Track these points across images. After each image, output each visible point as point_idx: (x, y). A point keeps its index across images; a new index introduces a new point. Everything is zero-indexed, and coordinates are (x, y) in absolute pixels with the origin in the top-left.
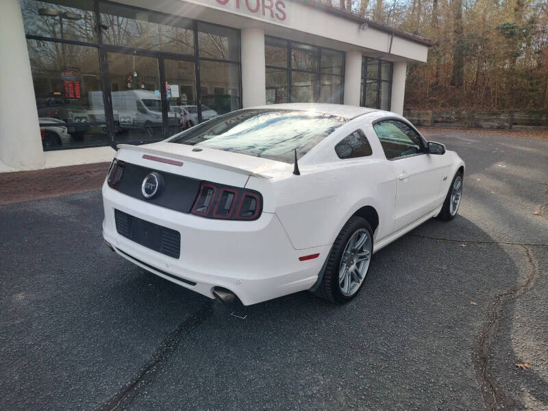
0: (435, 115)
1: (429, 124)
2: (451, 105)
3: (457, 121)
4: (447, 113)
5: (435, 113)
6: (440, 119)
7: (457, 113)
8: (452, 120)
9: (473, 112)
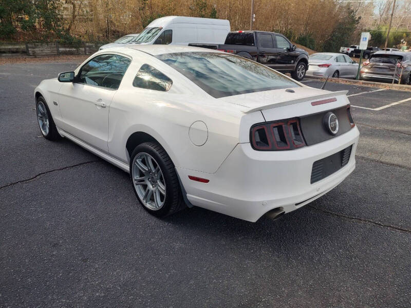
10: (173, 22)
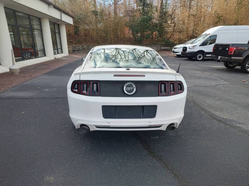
0: (73, 48)
1: (72, 52)
2: (79, 43)
3: (83, 50)
4: (78, 47)
5: (73, 47)
6: (75, 50)
7: (82, 47)
8: (81, 50)
9: (88, 46)
10: (219, 30)
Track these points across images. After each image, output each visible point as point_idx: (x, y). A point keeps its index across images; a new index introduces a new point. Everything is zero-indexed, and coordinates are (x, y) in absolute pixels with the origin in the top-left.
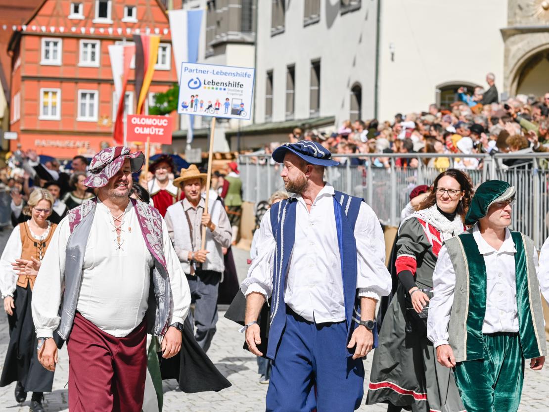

====

EXERCISE REQUIREMENTS:
All of the data should come back exactly as written, but without pictures.

TASK RESPONSE:
Track these points across images. After each image, output each visible point as point_idx: (x, y). A point keeps its index across images; a new index introduces a new point. Everything is zero-indexed, and coordinates are (x, y) in absolute pixels with the origin in the top-left.
0: (435, 115)
1: (429, 124)
2: (451, 105)
3: (457, 121)
4: (447, 113)
5: (435, 113)
6: (440, 119)
7: (457, 113)
8: (452, 120)
9: (473, 112)
10: (173, 22)
0: (73, 48)
1: (72, 52)
2: (79, 43)
3: (83, 50)
4: (78, 47)
5: (73, 47)
6: (75, 50)
7: (82, 47)
8: (81, 50)
9: (88, 46)
10: (219, 30)
Track these points across images. After each image, output each visible point as point_idx: (x, y). A point keeps its index across images; a new index introduces a new point. Everything is zero-indexed, and coordinates are (x, y) in absolute pixels with the origin in the top-left.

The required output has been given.